# NLP Architect - Named Entity Recognition tutorial

Let's start by importing all the important classes

In [None]:
import numpy as np
from keras.utils import to_categorical
from nlp_architect.data.sequential_tagging import SequentialTaggingDataset
from nlp_architect.models.ner_crf import NERCRF
from nlp_architect.utils.embedding import get_embedding_matrix, load_word_embeddings
from nlp_architect.utils.metrics import get_conll_scores

## Preparing the data

Load a dataset using the `NamedEntityDataset` dataset loader.
The files should be tagged in `BIO` format and each token should appear in a separate line with its tags separated by tabs. For example: `A B-ENTITY`.  Sentence should be separated by an empty line.

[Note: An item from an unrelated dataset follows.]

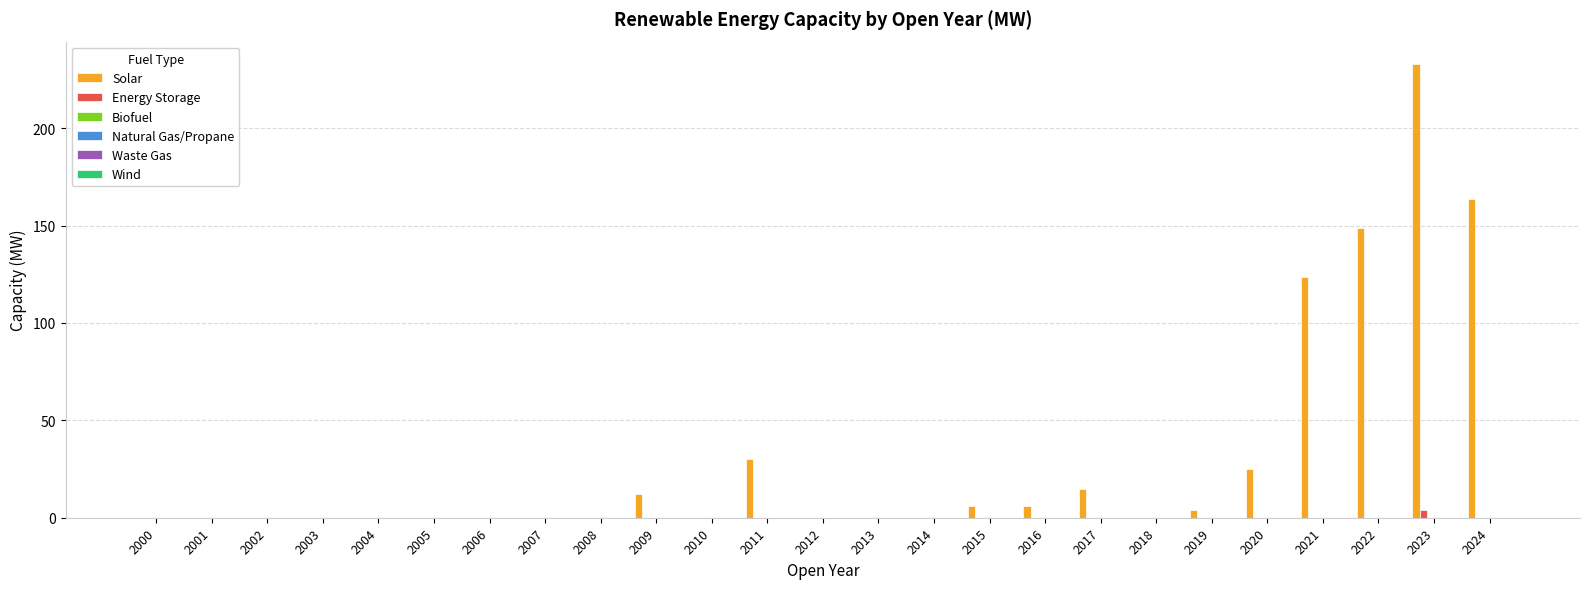

How many groups of bars are there?

25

Change the train/test paths below to your 

In [None]:
train = 'train.txt'
test = 'test.txt'

sentence_length = 50
word_length = 12

dataset = SequentialTaggingDataset(train, test,
                                   max_sentence_length=sentence_length,
                                   max_word_length=word_length,
                                   tag_field_no=4)

Get the train and test sets - we have 2 inputs and 1 output (word and chars, and entity type for outout).

In [None]:
x_train, x_char_train, y_train = dataset.train
x_test, x_char_test, y_test = dataset.test

Convert output matrices into 1-hot encoding.
Prepare sequence length for train and test data (used by the CRF classification layer)

In [None]:
num_y_labels = len(dataset.y_labels) + 1
y_test = to_categorical(y_test, num_y_labels)
y_train = to_categorical(y_train, num_y_labels)
train_lengths = np.sum(np.not_equal(x_train, 0), axis=-1).reshape((-1, 1))
test_lengths = np.sum(np.not_equal(x_test, 0), axis=-1).reshape((-1, 1))

### External word embedding model

We can use pre-train word embedding models with this network. NLP Architect can load GloVe and Fasttext type of models (text files in <word> <vector weights> format).

For more information and download links visit official pages of [GloVe](https://nlp.stanford.edu/projects/glove/) and [Fasttext](https://fasttext.cc/docs/en/english-vectors.html).

_(The terms and conditions of the data set license apply. Intel does not grant any rights to the data files)_

In the example below we point `embedding_path` to a local GloVe model of size 100.

In [None]:
embedding_path = 'glove.6B.100d.txt'
embedding_size = 100
embedding_model, _ = load_word_embeddings(embedding_path)
embedding_mat = get_embedding_matrix(embedding_model, dataset.word_vocab)


## Creating the model
The NER model we're going to build is depicted below:

![image.png](attachment:image.png)

We have 2 input source (words and word characters), a bi-directional LSTM layer and a CRF layer for token classification.

There's a class in NLP Architect that implements the above model, called `NERCRF` from `nlp_architect.models.ner_crf`.
Build a new model using your chosen parameters, and load the external word embedding vectors into the embedding layer of the network.

In [None]:
ner_model = NERCRF()
ner_model.build(word_length,
                num_y_labels,
                dataset.word_vocab_size,
                dataset.char_vocab_size,
                word_embedding_dims=embedding_size)
ner_model.load_embedding_weights(embedding_mat)

## Training
set batch size and number of epochs and fit the data on the network.

In [None]:
batch_size = 10
num_epochs = 1

ner_model.fit(x=[x_train, x_char_train, train_lengths], y=y_train,
              batch_size=batch_size,
              epochs=num_epochs,
              validation=([x_test, x_char_test, test_lengths], y_test))

## Evaluation
Once the model has trained. Run CONLLEVAL to see how well it performs.

In [None]:
predictions = ner_model.predict(x=[x_test, x_char_test, test_lengths], batch_size=1)
eval = get_conll_scores(predictions, y_test, {v: k for k, v in dataset.y_labels.vocab.items()})

In [None]:
print(eval)